Top of Material for this exercise

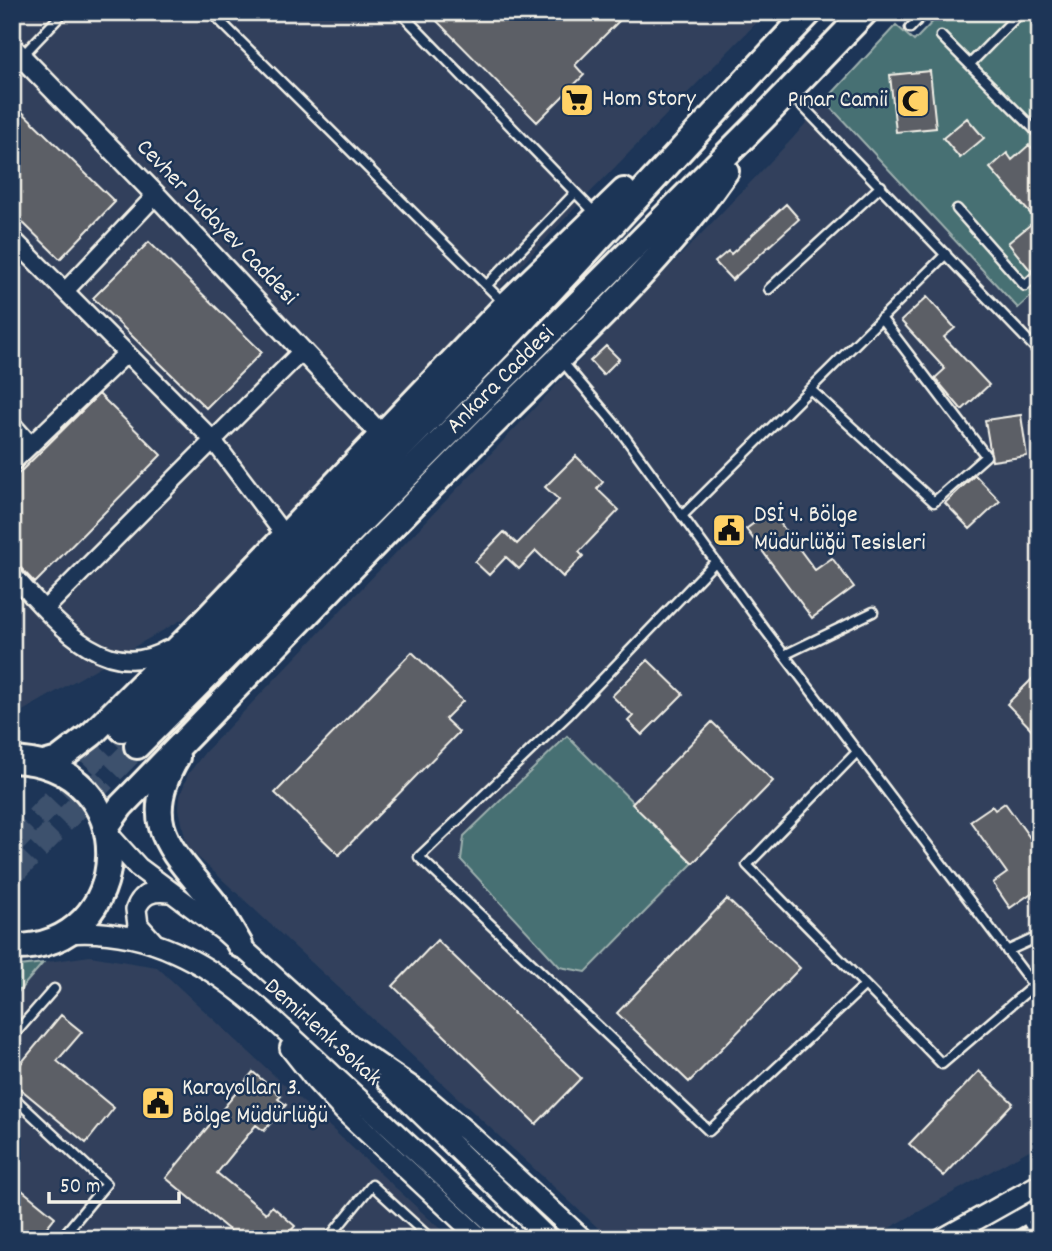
<svg xmlns="http://www.w3.org/2000/svg" width="1052" height="1251" font-family="Dekko,sans-serif">
<style>
.built{fill:#30415c}
.green{fill:#476f73;stroke:#9eb0ae;stroke-width:2}
.building{fill:#5c5e66;stroke:#f4f1e8;stroke-width:2}
.lines{fill:none;stroke-linecap:round;stroke-linejoin:round}
.primary-tunnel{stroke:#3d516d;stroke-width:24;stroke-dasharray:24 12;stroke-linecap:butt}
.service-casing{stroke:#f4f1e8;stroke-width:13}
.minor-casing{stroke:#f4f1e8;stroke-width:21}
.tertiary-casing{stroke:#f4f1e8;stroke-width:24}
.primary-casing{stroke:#f4f1e8;stroke-width:30}
.service{stroke:#1d3557;stroke-width:8}
.minor{stroke:#1d3557;stroke-width:16}
.tertiary{stroke:#1d3557;stroke-width:19}
.primary{stroke:#1d3557;stroke-width:24}
.rail{stroke:#f4f1e8;stroke-width:5;stroke-dasharray:10 5;stroke-linecap:butt}
.labels{text-anchor:middle;dominant-baseline:central;stroke-width:5;stroke-linejoin:round;paint-order:stroke}
.poi-label{font-size:24px;fill:#f4f1e8;stroke:#1d3557;text-anchor:start}
.street-label{font-size:24px;fill:#f4f1e8;stroke:#1d3557}
</style>
<rect width="100%" height="100%" fill="#1d3557"/>
<filter id="ink" filterUnits="userSpaceOnUse"><feTurbulence type="fractalNoise" baseFrequency=".0143" numOctaves="2"/><feDisplacementMap in="SourceGraphic" scale="14" xChannelSelector="R" yChannelSelector="G"/><feConvolveMatrix kernelMatrix="1 2 1 2 8 2 1 2 1" color-interpolation-filters="sRGB"/></filter>
<g filter="url(#ink)">
<path class="built" d="M12,12H767L575,208L202,608L12,717Z
M942,12H1040V1144L870,1239H610L187,847L179,809L180,796L188,774L205,752L792,139L825,101L929,211Z
M90,956L157,967L451,1239H12V967Z"/>
<path class="green" d="M942,12H1040V288L1018,308L825,101L896,25L914,41Z
M567,736L693,863L586,972L560,967L461,860L464,836Z
M43,963L12,999V967Z"/>
<path class="building" d="M428,12H628L575,65L584,75L537,122Z
M930,71L936,128L896,132L890,75Z
M12,102L115,202L60,259L12,212Z
M967,118L984,138L960,158L943,138Z
M1029,145L1040,156V264L1031,271L1008,243L1036,220L990,168L1007,153L1012,160Z
M786,204L799,219L732,280L715,262L728,251L731,254Z
M149,242L262,352L206,408L93,298Z
M927,297L955,328L944,337L989,385L962,410L935,378L945,369L901,321Z
M606,346L619,359L603,375L590,361Z
M99,394L161,455L35,583L20,567L12,563V480Z
M1021,415L1027,456L992,461L985,420Z
M576,456L603,482L597,489L619,510L579,552L583,556L563,577L536,551L519,569L506,557L489,575L475,562L504,532L517,544L559,500L545,487Z
M975,475L1000,501L970,529L945,503Z
M771,511L815,570L832,558L854,587L812,618L746,529Z
M412,652L463,701L445,719L459,732L339,855L275,793Z
M648,660L683,694L642,735L628,721L633,716L612,696Z
M1040,671V738L1007,704Z
M712,722L773,781L693,863L632,804Z
M1005,803L1040,852V887L1010,908L993,883L1007,873L970,821L992,806L995,810Z
M727,899L800,968L689,1082L617,1013Z
M437,940L581,1078L536,1124L393,986Z
M61,1015L82,1032L57,1061L114,1108L86,1143L12,1082V1074Z
M979,1071L1013,1103L944,1176L909,1144Z
M253,1072L281,1096L278,1099L286,1105L264,1131L256,1125L217,1173L266,1213L272,1206L295,1226L284,1239H240L166,1178Z
M12,1182L55,1217L37,1239H12Z"/>
<g class="lines">
<path class="primary-tunnel" d="M12,844L122,729
M12,874L137,746"/>
<g class="service-casing">
<path id="service" d="M211,12L504,303
M400,12L595,213
M910,28L925,12
M941,36L1040,135
M22,56L64,12
M970,64L1021,12
M790,93L1040,353
M957,209L1025,286L1040,272
M487,285L575,193
M769,289L881,186
M561,360L619,429L763,627L1040,994
M810,389L934,502L986,456L881,318
M682,516L946,254
M715,562L569,714L419,857L709,1131L865,985L942,1064L1033,986
M784,655L873,612
M857,752L747,865L865,985
M1007,951L1040,936
M12,1037L54,989
M12,1096L106,1184L63,1236L65,1239
M328,1239L372,1185L431,1239"/>
</g>
<g class="minor-casing">
<path id="minor" d="M12,238L212,439L285,536
M65,291L156,195
M12,424L30,444
M12,463L127,353
M12,574C51,616 104,687 167,649
M45,609L303,350"/>
</g>
<g class="tertiary-casing">
<path id="tertiary" d="M12,47L156,195L382,436
M108,834L138,867L225,932L348,1043L421,1093L467,1132L583,1239
M66,933C103,930 140,936 175,952C236,979 285,1031 334,1076C393,1130 451,1184 510,1239
M154,943L138,925L136,909C142,893 153,890 169,892
M290,1048L317,1082L344,1111L481,1239
M387,1081L549,1239
M942,1239L1040,1184"/>
</g>
<g class="primary-casing">
<g id="primary">
<path d="M122,729C282,570 441,410 594,244C666,167 737,88 810,12"/>
<path id="s1" d="M137,746L763,118L865,12"/>
<path d="M177,757C136,827 175,852 215,904C224,917 232,931 240,945"/>
<path d="M12,760C146,764 137,950 12,947"/>
<path d="M44,764L58,760L92,734L191,635L506,305L624,191"/>
<path d="M106,827L121,806C239,685 356,562 475,442C561,354 656,272 726,171"/>
</g>
</g>
<use href="#service" class="service"/>
<use href="#minor" class="minor"/>
<use href="#tertiary" class="tertiary"/>
<use href="#primary" class="primary"/>
<path class="rail" d="M1004,1239L1040,1218
M1031,1239L1040,1234"/>
</g>
</g>
<defs>
<g id="supermarket-square" transform="scale(1.75)"><rect x="-9" y="-9" width="18" height="18" rx="4" fill="#ffd166" stroke="#1d3557"/><path d="M-6-5.5h2.5l.6 2H6L4.5 2H-2.5L-4.4-4H-6ZM-1.5 3.2a1.3 1.3 0 1 0 .1 0ZM3 3.2a1.3 1.3 0 1 0 .1 0Z" fill="#111"/></g>
<g id="mosque-square" transform="scale(1.75)"><rect x="-9" y="-9" width="18" height="18" rx="4" fill="#ffd166" stroke="#1d3557"/><path d="M3.5-4.9A6 6 0 1 0 3.5 4.9A5 5 0 1 1 3.5-4.9Z" fill="#111"/></g>
<g id="civic-square" transform="scale(1.75)"><rect x="-9" y="-9" width="18" height="18" rx="4" fill="#ffd166" stroke="#1d3557"/><path d="M-.6-6.5H3V-4.5H.6V-3L4-1V1h2V6H-6V1h2V-1L-.6-3ZM-1.2 2.5V6h2.4V2.5Z" fill="#111"/></g>
</defs>
<g fill-rule="evenodd">
<use href="#supermarket-square" x="577" y="100"/>
<use href="#mosque-square" x="913" y="101"/>
<use href="#civic-square" x="729" y="530"/>
<use href="#civic-square" x="158" y="1103"/>
</g>
<g class="labels">
<g class="poi-label">
<text x="602" y="100">Hom Story</text>
<text x="888" y="101" text-anchor="end">Pınar Camii</text>
<text x="754" y="516">DSİ 4. Bölge<tspan x="754" dy="28">Müdürlüğü Tesisleri</tspan></text>
<text x="182" y="1089">Karayolları 3.<tspan x="182" dy="28">Bölge Müdürlüğü</tspan></text>
</g>
<g class="street-label">
<text transform="translate(216 223) rotate(46)">Cevher Dudayev Caddesi</text>
<text stroke="none"><textPath href="#s1" startOffset="516">Ankara Caddesi</textPath></text>
<text transform="translate(322 1033) rotate(42)">Demirlenk Sokak</text>
</g>
</g>
<rect width="1052" height="1251" fill="none" stroke="#1d3557" stroke-width="42"/>
<rect x="21" y="21" width="1010" height="1209" fill="none" stroke="#f4f1e8" stroke-width="2.5" filter="url(#ink)"/>
<path d="M49 1192v10h130v-10" fill="none" stroke="#f4f1e8" stroke-width="3.5"/>
<text x="60" y="1192" font-size="21" fill="#f4f1e8" stroke="#1d3557" stroke-width="5" paint-order="stroke">50 m</text>
</svg>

Bottom of Material for this exercise

What is being asked => Check each line above for the string "built" and copy those that have it.

Exercise output =>
.built{fill:#30415c}
<path class="built" d="M12,12H767L575,208L202,608L12,717Z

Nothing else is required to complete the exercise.